*Goal of the exercise:* Within the data below, count the lines that include the word "jacoco". Provide the number and nothing further.

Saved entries
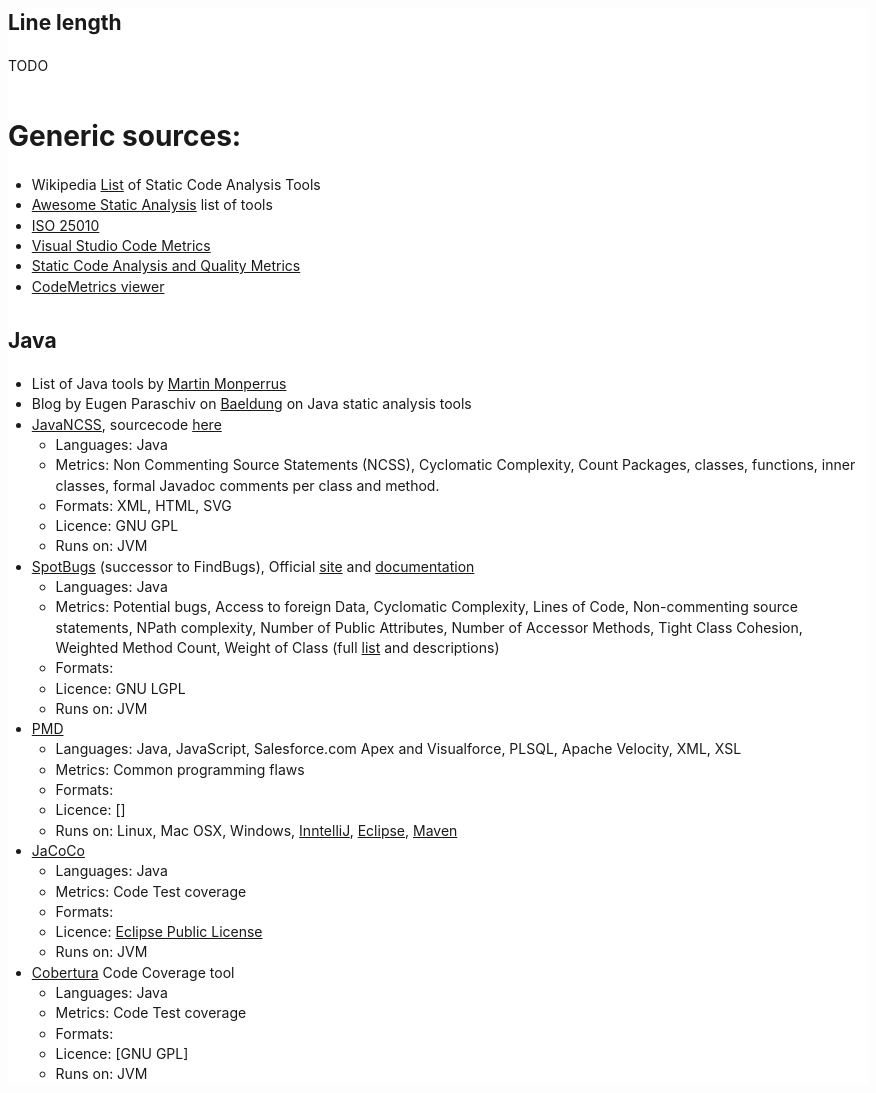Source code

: ## Line length

TODO

# Generic sources:

* Wikipedia [List](https://en.wikipedia.org/wiki/List_of_tools_for_static_code_analysis) of Static Code Analysis Tools
* [Awesome Static Analysis](https://github.com/mre/awesome-static-analysis) list of tools
* [ISO 25010](https://edisciplinas.usp.br/pluginfile.php/294901/mod_resource/content/1/ISO%2025010%20-%20Quality%20Model.pdf)
* [Visual Studio Code Metrics](http://www.blackwasp.co.uk/VSCodeMetrics.aspx)
* [Static Code Analysis and Quality Metrics](https://ardalis.com/static-code-analysis-and-quality-metrics)
* [CodeMetrics viewer](https://codemetricsviewer.wordpress.com/2011/06/26/how-to-interpret-received-results/)


## Java

* List of Java tools by [Martin Monperrus](https://www.monperrus.net/martin/java-metrics)
* Blog by Eugen Paraschiv on [Baeldung](https://www.baeldung.com/java-static-analysis-tools) on Java static analysis tools
* [JavaNCSS](http://www.kclee.de/clemens/java/javancss/), sourcecode [here](https://github.com/nokia/javancss)
  * Languages: Java
  * Metrics: Non Commenting Source Statements (NCSS), Cyclomatic Complexity, Count Packages, classes, functions, inner classes, formal Javadoc comments per class and method.
  * Formats: XML, HTML, SVG
  * Licence: GNU GPL
  * Runs on: JVM
* [SpotBugs](https://github.com/spotbugs/spotbugs) (successor to FindBugs), Official [site](https://spotbugs.github.io/) and [documentation](https://spotbugs.readthedocs.io/en/latest/)
  * Languages: Java
  * Metrics: Potential bugs, Access to foreign Data, Cyclomatic Complexity, Lines of Code, Non-commenting source statements, NPath complexity, Number of Public Attributes, Number of Accessor Methods, Tight Class Cohesion, Weighted Method Count, Weight of Class (full [list](https://pmd.github.io/pmd-6.15.0/pmd_java_metrics_index.html) and descriptions)
  * Formats: 
  * Licence: GNU LGPL
  * Runs on: JVM
* [PMD](https://pmd.github.io/)
  * Languages: Java, JavaScript, Salesforce.com Apex and Visualforce, PLSQL, Apache Velocity, XML, XSL 
  * Metrics: Common programming flaws
  * Formats: 
  * Licence: []
  * Runs on: Linux, Mac OSX, Windows, [InntelliJ](https://pmd.github.io/pmd-6.15.0/pmd_userdocs_tools.html#idea), [Eclipse](https://pmd.github.io/pmd-6.15.0/pmd_userdocs_tools.html#eclipse), [Maven](https://pmd.github.io/pmd-6.15.0/pmd_userdocs_tools_maven.html)
* [JaCoCo](https://www.eclemma.org/jacoco/)
  * Languages: Java
  * Metrics: Code Test coverage
  * Formats: 
  * Licence: [Eclipse Public License](https://www.jacoco.org/jacoco/trunk/doc/license.html)
  * Runs on: JVM
* [Cobertura](https://cobertura.github.io/cobertura/) Code Coverage tool
  * Languages: Java
  * Metrics: Code Test coverage
  * Formats: 
  * Licence: [GNU GPL]
  * Runs on: JVM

*Response below:* 2